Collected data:
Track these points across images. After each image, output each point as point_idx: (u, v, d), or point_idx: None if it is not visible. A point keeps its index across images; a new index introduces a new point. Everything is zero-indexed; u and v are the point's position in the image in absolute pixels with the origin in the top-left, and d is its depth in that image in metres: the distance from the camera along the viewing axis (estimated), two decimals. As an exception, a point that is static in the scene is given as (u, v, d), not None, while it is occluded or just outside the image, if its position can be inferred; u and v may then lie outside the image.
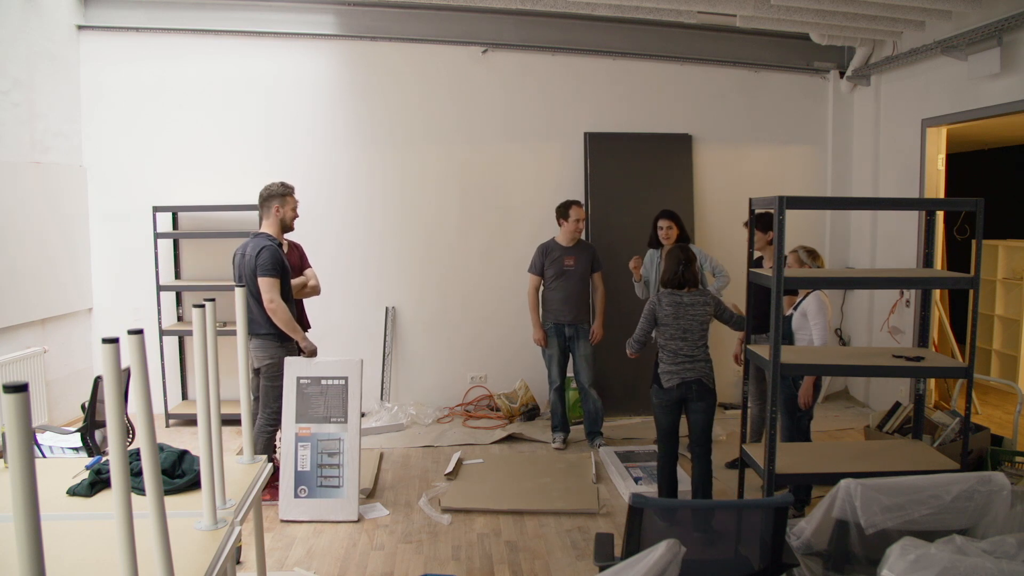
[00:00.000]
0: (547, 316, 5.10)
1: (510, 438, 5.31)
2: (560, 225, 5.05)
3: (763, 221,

» **Aim of the task**: Begin with the line that contains "[00:00.000]" and set down each line exactly until the records above end, including the final line.

» **Task output**:
[00:00.000]
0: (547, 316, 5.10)
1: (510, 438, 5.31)
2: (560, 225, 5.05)
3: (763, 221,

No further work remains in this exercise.